*EXCERPT TO READ:*
______________________________

Hatchet: Arming Unmanned Aircraft to Strike as Well as See

Hatchet inside an Unmanned Aircraft Systemin the air

Hatchet: Arming Unmanned Aircraft to Strike as Well as See

Unmanned Aircraft Systems (UAS) have proven invaluable to warfighters, delivering persistent situational awareness that makes teams in the field more effective and better protected. Now, Northrop Grumman is showing how even the smaller categories of UAS can be armed with next-generation capabilities to both see threats and defeat them.

Hatchet Integration

In a recent miniature munition drop exercise earlier this month, Northrop Grumman’s Hatchet – a six-pound, precision miniature strike munition with a compressed carriage design – was integrated onto the V-BAT, a vertical take-off and landing (VTOL) Group 3 UAS designed and manufactured by Shield AI.

“Group 3 UAS, such as V-BAT, have traditionally been used for intelligence, surveillance, and reconnaissance (ISR) missions. Hatchet’s integration brings precision kinetic strike capability to unmanned aerial vehicles (UAVs), giving ground maneuver forces the ability to find and defeat threats,” said Joe Esler, Combat Systems business development for Northrop Grumman.

three unmanned vehicles flying above cliffs

Hatchet, which uses GPS/INS midcourse guidance and semi-active laser terminal guidance, hit dead center of the laser target coming from a sister V-BAT.

This most recent test adds to the multiple successful deployments of Hatchet from various UAS’s, proving the munition is platform-agnostic while retaining accuracy of within two meters. Hatchet was integrated aboard another Group 3 UAS for a demonstration during an exercise last fall.

______________________________

*Multi-view scene reconstruction data:*
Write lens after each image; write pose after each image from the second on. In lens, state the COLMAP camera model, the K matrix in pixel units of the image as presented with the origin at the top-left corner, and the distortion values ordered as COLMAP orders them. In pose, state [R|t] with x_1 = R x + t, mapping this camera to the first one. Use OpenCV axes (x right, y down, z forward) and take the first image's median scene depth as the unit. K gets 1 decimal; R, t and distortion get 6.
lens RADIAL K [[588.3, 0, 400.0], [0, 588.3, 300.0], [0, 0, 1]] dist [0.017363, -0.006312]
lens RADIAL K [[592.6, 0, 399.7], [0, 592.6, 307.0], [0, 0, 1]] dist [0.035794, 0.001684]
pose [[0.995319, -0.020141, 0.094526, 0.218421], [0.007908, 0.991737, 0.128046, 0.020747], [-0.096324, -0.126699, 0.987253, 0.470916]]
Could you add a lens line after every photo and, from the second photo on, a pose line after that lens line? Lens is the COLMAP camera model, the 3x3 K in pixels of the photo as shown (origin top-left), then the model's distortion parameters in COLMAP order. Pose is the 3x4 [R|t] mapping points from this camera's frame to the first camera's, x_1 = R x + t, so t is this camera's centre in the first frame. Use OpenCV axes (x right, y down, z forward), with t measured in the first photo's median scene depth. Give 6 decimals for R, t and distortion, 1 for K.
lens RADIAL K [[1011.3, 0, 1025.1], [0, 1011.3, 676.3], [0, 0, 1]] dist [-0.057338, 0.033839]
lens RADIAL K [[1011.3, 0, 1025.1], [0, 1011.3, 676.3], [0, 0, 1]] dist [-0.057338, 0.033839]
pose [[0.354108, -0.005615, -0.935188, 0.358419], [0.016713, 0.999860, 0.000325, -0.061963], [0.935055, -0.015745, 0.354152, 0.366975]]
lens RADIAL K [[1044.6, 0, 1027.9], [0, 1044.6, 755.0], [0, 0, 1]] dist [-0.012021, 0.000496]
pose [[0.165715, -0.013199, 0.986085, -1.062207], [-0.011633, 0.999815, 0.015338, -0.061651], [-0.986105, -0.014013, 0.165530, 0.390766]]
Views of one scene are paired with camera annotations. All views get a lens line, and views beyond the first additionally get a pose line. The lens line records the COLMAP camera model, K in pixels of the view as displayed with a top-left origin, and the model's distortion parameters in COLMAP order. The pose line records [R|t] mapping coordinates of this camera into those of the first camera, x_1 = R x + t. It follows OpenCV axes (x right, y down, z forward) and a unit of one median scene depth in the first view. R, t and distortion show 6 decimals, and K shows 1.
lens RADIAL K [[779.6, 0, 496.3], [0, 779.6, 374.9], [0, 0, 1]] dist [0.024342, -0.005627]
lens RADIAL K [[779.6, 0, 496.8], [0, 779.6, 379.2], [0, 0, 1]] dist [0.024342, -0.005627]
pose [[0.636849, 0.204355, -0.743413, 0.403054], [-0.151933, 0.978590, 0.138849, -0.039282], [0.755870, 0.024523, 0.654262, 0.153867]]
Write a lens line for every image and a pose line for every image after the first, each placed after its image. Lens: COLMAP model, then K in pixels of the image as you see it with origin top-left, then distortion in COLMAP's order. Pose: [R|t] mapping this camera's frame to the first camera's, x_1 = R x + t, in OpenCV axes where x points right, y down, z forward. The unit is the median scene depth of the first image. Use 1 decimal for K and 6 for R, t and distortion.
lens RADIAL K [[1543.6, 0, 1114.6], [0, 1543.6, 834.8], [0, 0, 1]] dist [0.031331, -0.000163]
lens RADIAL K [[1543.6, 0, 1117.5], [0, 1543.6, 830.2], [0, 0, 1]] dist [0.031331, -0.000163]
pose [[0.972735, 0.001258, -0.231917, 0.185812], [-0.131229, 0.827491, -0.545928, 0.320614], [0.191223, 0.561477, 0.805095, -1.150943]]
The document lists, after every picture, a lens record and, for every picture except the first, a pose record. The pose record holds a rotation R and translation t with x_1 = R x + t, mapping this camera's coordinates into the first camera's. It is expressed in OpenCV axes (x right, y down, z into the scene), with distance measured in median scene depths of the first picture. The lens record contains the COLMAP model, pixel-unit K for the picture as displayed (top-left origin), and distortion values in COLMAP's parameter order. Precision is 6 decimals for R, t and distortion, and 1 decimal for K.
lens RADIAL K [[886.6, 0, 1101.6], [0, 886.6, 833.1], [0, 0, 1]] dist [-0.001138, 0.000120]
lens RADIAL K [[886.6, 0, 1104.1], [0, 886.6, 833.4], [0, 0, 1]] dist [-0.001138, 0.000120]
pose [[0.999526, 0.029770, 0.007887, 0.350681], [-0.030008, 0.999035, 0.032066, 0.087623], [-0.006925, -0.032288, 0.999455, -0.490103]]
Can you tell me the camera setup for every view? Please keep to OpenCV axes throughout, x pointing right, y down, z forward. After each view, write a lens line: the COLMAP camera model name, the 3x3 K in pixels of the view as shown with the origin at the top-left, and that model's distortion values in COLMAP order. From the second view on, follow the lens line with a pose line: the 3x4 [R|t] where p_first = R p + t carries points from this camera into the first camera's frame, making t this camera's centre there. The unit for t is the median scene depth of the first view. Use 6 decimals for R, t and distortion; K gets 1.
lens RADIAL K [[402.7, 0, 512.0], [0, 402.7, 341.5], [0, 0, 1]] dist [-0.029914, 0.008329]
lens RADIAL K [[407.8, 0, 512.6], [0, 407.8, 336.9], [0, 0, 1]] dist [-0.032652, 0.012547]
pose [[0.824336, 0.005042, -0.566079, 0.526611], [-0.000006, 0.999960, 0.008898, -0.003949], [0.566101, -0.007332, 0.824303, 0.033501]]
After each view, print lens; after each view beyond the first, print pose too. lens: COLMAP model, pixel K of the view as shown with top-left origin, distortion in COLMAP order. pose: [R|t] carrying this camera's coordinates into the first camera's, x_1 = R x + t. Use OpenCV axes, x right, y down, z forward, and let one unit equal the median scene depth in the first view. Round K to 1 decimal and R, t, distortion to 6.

______________________________

*PROBLEMS TO WORK ON:*
1. Translate this sentence from the article on the Hatchet munition into Spanish: "Hatchet, which uses GPS/INS midcourse guidance and semi-active laser terminal guidance, hit dead center of the laser target coming from a sister V-BAT."
2. Answer these questions using the article on the Hatchet munition:
(a) How much does Hatchet weigh?
(b) Which company designs and manufactures the V-BAT?
(c) Within what distance does Hatchet keep its accuracy across platforms?
3. Continue the article on the Hatchet munition, starting after its last sentence.
None of the tasks requires the material.

*ANSWERS FOR THE TASKS:*
1. Hatchet, que utiliza guiado de mitad de trayecto por GPS/INS y guiado terminal por láser semiactivo, impactó en el centro exacto del objetivo láser procedente de un V-BAT hermano.

2.
(a) Six pounds.
(b) Shield AI.
(c) Within two meters.

3.
The Naval Surface Warfare Center, Dahlgren Division’s Battle Management System (BMS) operated as the interface between the aircraft, weapon, and ground control station (GCS) providing Hatchet critical targeting information during both live drop tests involving Hatchet. This BMS inputs the coordinates to the Hatchet’s GPS system, sets the fuse parameters, and releases Hatchet from the UAV.

Photo Caption: Future Concept - AI-enabled V-BATs conducting intelligent teaming in a data degraded environment - supporting targeting, maneuver, and delivery of munitions like Hatchet, a six-pound, precision miniature strike munition.
Digital rendering credit: Shield AI

What's Next:

“We have increased our production capacity, inserted cost reduction efforts, and are preparing Hatchet inventory to meet growing DoD and International demands” said Grant McCall, Air-Delivered Portfolio Lead for Northrop Grumman.

Additionally, the next phase of Hatchet innovation is already underway to address advanced miniature precision guided munition emerging requirements. The future of Hatchet will include armor piercing, networked, collaborative, and autonomous capabilities to further advance mission effectiveness.

“Hatchet’s capabilities increase future mission readiness,” Esler said. “We are increasing decision advantage and advancing next-generation overhead reconnaissance capability in the future battlespace.”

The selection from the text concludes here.